I won't recapitulate that whole discussion; but I will reproduce one of the graphs (click on the image for a larger version):
And I'll ask a simple question: What fraction of graphically and statistically literate people think that the right way to describe the data summarized in that graph is "In postfeminist America, men are happier than women"?
[The y-axis is the proportion of the sample (of men or women) who gave a given answer.]
If you want to read the earlier discussion again, here are the links:
"The happiness gap and the rhetoric of statistics", 9/26/2007
"Gender-role resentment and Rorschach-blot news reports", 9/27/2007
"Why are economists so misleading?", 10/1/2007
"The gender happiness gap: statistical, practical and rhetorical significance", 10/4/2007
The second of those posts has a sample of lapidary web-forum comments.
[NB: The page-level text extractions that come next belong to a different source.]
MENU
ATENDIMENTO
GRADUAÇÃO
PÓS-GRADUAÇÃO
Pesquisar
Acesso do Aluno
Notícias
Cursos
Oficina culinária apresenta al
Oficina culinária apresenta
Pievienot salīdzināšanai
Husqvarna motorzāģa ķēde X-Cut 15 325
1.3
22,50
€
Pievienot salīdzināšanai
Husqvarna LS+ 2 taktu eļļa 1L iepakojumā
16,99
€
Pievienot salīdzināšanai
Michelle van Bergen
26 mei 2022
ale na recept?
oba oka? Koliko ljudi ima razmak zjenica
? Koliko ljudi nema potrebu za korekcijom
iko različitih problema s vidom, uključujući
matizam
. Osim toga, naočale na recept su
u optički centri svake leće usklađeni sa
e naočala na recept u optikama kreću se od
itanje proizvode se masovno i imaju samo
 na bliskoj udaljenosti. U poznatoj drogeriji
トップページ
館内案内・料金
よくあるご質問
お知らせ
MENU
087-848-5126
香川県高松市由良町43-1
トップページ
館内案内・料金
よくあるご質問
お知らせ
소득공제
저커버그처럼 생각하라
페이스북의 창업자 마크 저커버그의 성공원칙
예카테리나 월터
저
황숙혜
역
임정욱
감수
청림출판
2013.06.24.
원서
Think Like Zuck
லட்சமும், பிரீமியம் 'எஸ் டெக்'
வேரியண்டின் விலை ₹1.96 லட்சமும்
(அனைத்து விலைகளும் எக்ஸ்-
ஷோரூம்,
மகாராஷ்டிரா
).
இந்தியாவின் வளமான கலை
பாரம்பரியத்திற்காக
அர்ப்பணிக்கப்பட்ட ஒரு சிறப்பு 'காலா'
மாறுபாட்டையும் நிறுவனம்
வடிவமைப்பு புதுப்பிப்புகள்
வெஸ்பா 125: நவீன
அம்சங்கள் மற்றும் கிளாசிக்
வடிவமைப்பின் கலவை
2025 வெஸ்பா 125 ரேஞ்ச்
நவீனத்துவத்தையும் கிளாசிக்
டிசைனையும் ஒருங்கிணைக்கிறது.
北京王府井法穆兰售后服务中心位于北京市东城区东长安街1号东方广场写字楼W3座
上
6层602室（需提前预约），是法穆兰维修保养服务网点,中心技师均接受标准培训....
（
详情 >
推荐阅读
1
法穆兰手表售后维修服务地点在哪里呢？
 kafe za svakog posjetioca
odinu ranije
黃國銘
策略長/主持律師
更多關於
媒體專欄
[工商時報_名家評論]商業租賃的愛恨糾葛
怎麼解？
Among my favorites were the woman who commented on the Freakonomics column that "Men are dogs. Dogs are happy. Voila.", and the man who opined at digg.com that "Feminists made their bed, now they have to lie in it alone with their cats."
And the last-cited post has a list of other reactions, in both new and old media, to that 2007 orgy of pop Platonism. I guess we're due for another one, thanks to Mr. Douthat, who seems to have decided to follow David Brooks' example in crafting columns that turn small statistical differences into generic statements about groups, accompanied by meditations on the cultural and political implications.